A separate organisation, Lynx Trust UK are a registered charity campaigning for the reintroduction of lynx to the Kielder Forest in Northumberland. In 2018, a proposal to release six animals was turned down by then-Environment Secretary Michael Gove, due to findings that the proposal did not "meet the necessary standards set out in the IUCN (International Union for Conservation of Nature) guidelines and fails to give confidence that the project could be completed in practical terms or that the outputs would meet the stated aims". In 2020 the Trust began preparing a second proposal to be submitted, with three animals proposed.

The Wild East Project has proposed lynx reintroduction to areas of East Anglia.

===Scotland===
Lynx reintroduction into the Scottish Highlands has been proposed since 2008, and a study by Lynx Trust UK and the University of Lancaster found that the Scottish countryside would be able to support a population of up to 250 animals. In 2020, Lynx Trust UK began a consultation into releasing lynx into the Queen Elizabeth Forest Park north of Glasgow.

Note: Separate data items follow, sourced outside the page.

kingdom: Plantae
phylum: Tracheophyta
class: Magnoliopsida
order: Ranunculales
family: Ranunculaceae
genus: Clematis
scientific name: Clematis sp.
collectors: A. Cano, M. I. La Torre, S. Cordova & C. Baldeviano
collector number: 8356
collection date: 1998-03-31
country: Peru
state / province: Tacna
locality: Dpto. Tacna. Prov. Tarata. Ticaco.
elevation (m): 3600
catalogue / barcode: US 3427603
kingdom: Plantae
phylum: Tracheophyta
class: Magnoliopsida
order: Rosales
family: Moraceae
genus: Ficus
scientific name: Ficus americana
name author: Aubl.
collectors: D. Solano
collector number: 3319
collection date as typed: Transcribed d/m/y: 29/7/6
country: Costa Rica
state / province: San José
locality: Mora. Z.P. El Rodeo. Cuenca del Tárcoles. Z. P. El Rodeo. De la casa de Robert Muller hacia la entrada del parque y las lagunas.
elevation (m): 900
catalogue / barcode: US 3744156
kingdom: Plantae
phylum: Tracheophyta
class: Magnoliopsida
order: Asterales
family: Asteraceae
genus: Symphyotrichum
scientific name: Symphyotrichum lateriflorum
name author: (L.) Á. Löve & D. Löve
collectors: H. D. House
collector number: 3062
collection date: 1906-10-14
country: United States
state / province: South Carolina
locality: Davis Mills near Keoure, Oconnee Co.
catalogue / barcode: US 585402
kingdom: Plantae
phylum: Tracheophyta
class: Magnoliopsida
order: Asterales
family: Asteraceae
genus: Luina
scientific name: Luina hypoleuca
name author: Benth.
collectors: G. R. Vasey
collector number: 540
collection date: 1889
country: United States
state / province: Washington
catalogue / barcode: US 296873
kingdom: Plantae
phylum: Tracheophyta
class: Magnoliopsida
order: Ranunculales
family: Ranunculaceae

In January 2025, two lynx were illegally released near Kingussie, roaming for several hours before capture overnight by the Royal Zoological Society of Scotland. The release was condemned by the charity as "highly irresponsible" and their survival in the wild was viewed as "very unlikely". Two further lynx - believed to be from the same family group - were later spotted in the area and then subsequently captured. It was reported that the animals appeared to want to be rescued and were "looking for their food on a plate". One of the lynx later died after being captured.

==Support==
The proposals have met opposition from sheep farmers, citing threats the lynx would pose to their flocks; despite research indicating that because lynx also predate on foxes, the number of lambs killed would reduce.

Tony Juniper, chairman of Natural England, voiced his support for the "inspiring" proposal in 2020, stating that it could help to cut deer numbers. Scottish rewilding charity Trees for Life supports lynx reintroduction, claiming it would "restore ecological processes that have been missing for centuries, and provide a free and efficient deer management service".